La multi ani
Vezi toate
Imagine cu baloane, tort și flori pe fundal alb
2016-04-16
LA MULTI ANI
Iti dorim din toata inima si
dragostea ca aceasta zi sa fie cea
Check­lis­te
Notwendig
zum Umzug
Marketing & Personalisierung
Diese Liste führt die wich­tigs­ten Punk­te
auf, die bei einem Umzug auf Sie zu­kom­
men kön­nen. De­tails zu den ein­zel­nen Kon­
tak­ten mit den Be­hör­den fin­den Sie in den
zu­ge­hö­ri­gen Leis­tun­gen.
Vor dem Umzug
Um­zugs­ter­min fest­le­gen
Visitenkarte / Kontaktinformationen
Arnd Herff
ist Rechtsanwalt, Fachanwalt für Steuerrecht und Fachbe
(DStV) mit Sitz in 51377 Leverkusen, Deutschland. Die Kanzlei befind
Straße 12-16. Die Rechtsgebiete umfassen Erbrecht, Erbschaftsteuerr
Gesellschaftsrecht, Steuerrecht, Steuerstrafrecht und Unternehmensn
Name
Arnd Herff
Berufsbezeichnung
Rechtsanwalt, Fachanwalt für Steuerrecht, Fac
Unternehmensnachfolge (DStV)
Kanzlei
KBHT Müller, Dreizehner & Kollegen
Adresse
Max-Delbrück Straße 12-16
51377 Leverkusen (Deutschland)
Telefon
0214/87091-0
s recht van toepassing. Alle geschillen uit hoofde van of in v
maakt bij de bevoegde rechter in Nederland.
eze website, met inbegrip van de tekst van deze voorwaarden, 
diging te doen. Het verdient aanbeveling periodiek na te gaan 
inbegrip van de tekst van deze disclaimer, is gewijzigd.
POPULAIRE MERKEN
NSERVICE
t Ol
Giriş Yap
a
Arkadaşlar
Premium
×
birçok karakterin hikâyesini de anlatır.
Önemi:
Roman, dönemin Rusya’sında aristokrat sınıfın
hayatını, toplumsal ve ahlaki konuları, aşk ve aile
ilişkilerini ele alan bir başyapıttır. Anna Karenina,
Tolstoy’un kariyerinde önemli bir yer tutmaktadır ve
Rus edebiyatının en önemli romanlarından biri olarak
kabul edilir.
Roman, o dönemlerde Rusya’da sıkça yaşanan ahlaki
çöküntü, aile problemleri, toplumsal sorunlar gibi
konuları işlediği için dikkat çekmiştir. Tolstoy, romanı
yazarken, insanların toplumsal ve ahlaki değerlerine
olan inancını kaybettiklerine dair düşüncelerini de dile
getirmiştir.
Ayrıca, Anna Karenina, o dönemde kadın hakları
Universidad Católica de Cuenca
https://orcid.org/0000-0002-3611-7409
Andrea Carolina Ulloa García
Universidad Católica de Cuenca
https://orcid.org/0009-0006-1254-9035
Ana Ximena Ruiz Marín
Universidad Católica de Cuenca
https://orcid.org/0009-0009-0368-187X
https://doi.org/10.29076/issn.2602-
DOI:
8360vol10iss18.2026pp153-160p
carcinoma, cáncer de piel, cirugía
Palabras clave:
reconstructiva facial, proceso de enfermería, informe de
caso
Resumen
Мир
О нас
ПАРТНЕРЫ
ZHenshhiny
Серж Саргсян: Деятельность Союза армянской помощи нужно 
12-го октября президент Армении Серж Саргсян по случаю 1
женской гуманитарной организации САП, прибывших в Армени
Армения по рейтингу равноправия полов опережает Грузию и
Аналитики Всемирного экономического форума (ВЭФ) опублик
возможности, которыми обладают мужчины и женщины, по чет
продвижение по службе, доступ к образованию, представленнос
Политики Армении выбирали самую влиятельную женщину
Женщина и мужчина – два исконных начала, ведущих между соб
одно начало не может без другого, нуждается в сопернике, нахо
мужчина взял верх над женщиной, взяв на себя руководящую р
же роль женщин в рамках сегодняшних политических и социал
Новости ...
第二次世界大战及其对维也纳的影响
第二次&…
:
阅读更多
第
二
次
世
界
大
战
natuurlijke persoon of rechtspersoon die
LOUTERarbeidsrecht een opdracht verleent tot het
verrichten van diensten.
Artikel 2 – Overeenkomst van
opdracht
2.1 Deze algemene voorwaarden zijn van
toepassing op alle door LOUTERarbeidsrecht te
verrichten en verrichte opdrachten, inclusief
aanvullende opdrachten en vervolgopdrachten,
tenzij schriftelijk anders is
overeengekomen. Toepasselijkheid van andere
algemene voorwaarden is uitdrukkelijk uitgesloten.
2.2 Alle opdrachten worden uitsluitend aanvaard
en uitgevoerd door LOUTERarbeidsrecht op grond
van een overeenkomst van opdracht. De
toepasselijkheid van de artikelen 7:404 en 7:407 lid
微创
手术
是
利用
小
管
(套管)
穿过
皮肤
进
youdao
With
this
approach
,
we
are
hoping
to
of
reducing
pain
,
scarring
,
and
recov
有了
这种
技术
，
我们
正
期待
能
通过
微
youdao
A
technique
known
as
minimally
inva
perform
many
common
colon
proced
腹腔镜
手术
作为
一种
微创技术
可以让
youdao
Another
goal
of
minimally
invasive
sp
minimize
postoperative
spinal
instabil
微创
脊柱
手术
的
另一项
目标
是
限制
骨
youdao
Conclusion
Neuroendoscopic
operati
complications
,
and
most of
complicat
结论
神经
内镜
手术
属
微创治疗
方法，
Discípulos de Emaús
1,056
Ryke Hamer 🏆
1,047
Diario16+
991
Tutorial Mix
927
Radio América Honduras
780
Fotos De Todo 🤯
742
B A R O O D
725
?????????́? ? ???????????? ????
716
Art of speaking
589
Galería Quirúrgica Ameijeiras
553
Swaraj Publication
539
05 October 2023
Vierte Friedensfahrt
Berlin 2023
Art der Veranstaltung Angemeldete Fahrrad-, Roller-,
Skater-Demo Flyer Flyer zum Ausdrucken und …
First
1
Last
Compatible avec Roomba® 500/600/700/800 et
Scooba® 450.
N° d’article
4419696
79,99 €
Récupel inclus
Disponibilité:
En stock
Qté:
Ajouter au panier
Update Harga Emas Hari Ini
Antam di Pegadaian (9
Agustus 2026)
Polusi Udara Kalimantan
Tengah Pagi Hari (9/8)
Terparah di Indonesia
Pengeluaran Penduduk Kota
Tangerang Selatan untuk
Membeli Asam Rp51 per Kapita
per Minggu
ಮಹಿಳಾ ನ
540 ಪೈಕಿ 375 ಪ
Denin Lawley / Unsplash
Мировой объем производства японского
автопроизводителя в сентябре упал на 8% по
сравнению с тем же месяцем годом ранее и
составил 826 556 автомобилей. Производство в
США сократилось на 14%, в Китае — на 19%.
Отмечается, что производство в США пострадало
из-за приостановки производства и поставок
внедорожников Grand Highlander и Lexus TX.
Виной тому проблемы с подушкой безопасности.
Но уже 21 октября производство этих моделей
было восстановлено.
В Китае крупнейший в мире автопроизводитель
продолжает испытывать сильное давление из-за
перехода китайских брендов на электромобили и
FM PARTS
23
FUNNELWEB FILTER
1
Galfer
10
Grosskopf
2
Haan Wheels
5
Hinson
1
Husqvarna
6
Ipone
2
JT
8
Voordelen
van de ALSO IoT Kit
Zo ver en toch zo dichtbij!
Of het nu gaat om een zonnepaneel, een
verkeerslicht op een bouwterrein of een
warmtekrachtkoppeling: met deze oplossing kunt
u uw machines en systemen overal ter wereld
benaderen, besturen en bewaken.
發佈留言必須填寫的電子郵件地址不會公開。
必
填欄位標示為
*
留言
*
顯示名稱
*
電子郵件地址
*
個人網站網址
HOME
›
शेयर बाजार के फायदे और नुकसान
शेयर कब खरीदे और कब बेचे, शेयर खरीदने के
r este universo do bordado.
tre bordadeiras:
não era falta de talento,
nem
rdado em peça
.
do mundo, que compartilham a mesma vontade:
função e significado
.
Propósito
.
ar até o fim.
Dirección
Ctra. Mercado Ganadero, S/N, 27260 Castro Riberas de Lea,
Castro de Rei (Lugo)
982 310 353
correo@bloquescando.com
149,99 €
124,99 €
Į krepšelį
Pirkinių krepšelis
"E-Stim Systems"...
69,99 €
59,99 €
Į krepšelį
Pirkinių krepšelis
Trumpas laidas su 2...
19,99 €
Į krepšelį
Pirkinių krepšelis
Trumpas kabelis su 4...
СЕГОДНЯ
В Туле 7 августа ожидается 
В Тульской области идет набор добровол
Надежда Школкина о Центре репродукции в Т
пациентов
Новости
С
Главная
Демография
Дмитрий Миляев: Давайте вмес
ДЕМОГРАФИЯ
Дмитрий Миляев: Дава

● Exercise instructions:
Can you change "Umzug" to "Wohnortwechsel" in the rows from the very first one up to and including the line with "auf, die bei einem Umzug auf Sie zu­kom­", and give those lines again with nothing else altered?

● Solution for this exercise:
La multi ani
Vezi toate
Imagine cu baloane, tort și flori pe fundal alb
2016-04-16
LA MULTI ANI
Iti dorim din toata inima si
dragostea ca aceasta zi sa fie cea
Check­lis­te
Notwendig
zum Wohnortwechsel
Marketing & Personalisierung
Diese Liste führt die wich­tigs­ten Punk­te
auf, die bei einem Wohnortwechsel auf Sie zu­kom­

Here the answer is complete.